A trained Gaussian Process model predicts a smooth interpolant with uncertainty bounds, which looks qualitatively like the example presented below.

It is typical for GPR to be explained abstractly as specifying a prior distribution of functions that could represent a data set, and applying the data set to obtained the posterior distribution of functions drawn from that prior that are most likely to fit the data. For instance, the prior and posterior for a Radial Basis Function kernel (the first term in our kernel) with an example data set are presented below (taken from sklearn).

Maximum A Posteriori Estimation

Consider the problem of shifting a single data point \((x_i,y_i)\) by a horizontal scale factor \(a\) and a vertical shift factor \(b\). Say that this data point belongs to a data set at state \(j\), and we’d like to choose \(a\) and \(b\) so that this data point overlaps with a GP model from state \(k\). We begin by assuming that this shifted data point is an observation from the GP:

\[b y_i \sim N(m_k(a x_i), s^2_k(a x_i))\]

The negative log-likelihood (NLL) of this observation is:

\[-\ln p(x_i, y_i | a, b) = \frac{1}{2}\left(\frac{b y_i - m_k(a x_i)}{s_k(a x_i)}\right)^2 + \ln s_k(a x_i) + \ln \sqrt{2\pi}\]

Now, consider generalizing this task to an entire data set \(\mathcal{D}_j = \{(x_i, y_i)\}\). The NLL for this entire set is the sum of the NLLs of the individual data points:

\[-\ln p(\mathcal{D}_j | a, b) = \sum_{(x_i, y_i) \in \mathcal{D}_j} - \ln p(x_i, y_i | a, b)\]

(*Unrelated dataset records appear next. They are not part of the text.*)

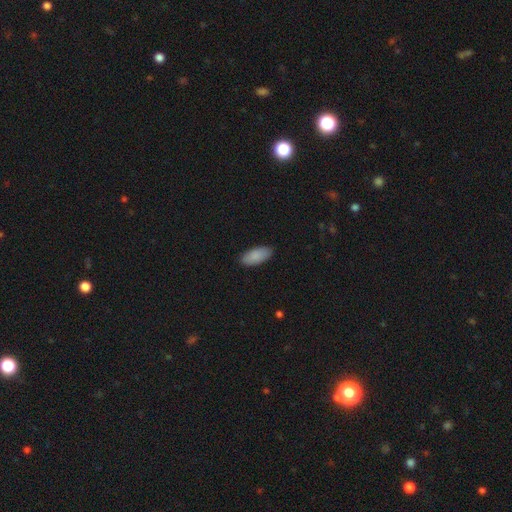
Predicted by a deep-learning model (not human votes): Smooth or featured: smooth — 89% (star or artifact — 6%)
How rounded: in between — 90% (cigar-shaped — 8%)
Merging: none — 88% (minor disturbance — 9%)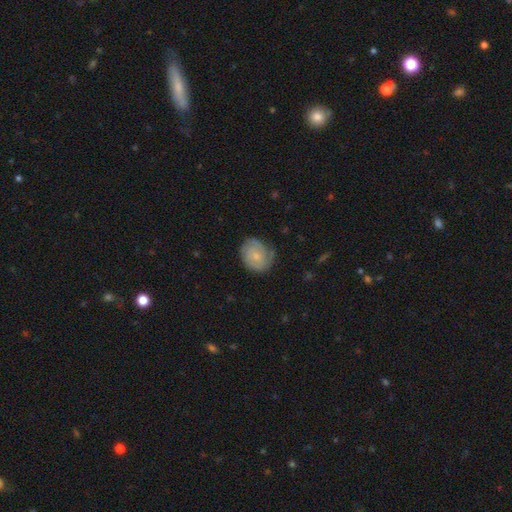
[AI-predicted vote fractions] Smooth or featured: featured or disk — 53% (smooth — 40%)
Edge-on disk: no — 97% (yes — 3%)
Bar: no — 74% (weak — 23%)
Spiral arms: yes — 85% (no — 15%)
Bulge size: small — 61% (moderate — 30%)
Merging: none — 68% (minor disturbance — 24%)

Finally, to obtain the posterior probability of certain shift factors given the data, we apply Bayes’ theorem:

\[p(a, b | \mathcal{D}_j) \propto p(\mathcal{D}_j | a, b) p(a, b)\]

with a suitable choice of the prior over the shift factors, \(p(a,b)\). We typically employ either a uniform prior or a Gaussian prior, though others may be implemented within this package.

The maximum a posteriori estimate for the shift factors is that which minimizes the negative logarithm of the posterior:

\[\{\hat{a}, \hat{b}\} = \underset{a, b}{\mathrm{arg}\min} [-\ln p(a, b | \mathcal{D}_j)]\]

By repeating this estimation for each consecutive pair of data sets, we may construct the master curve.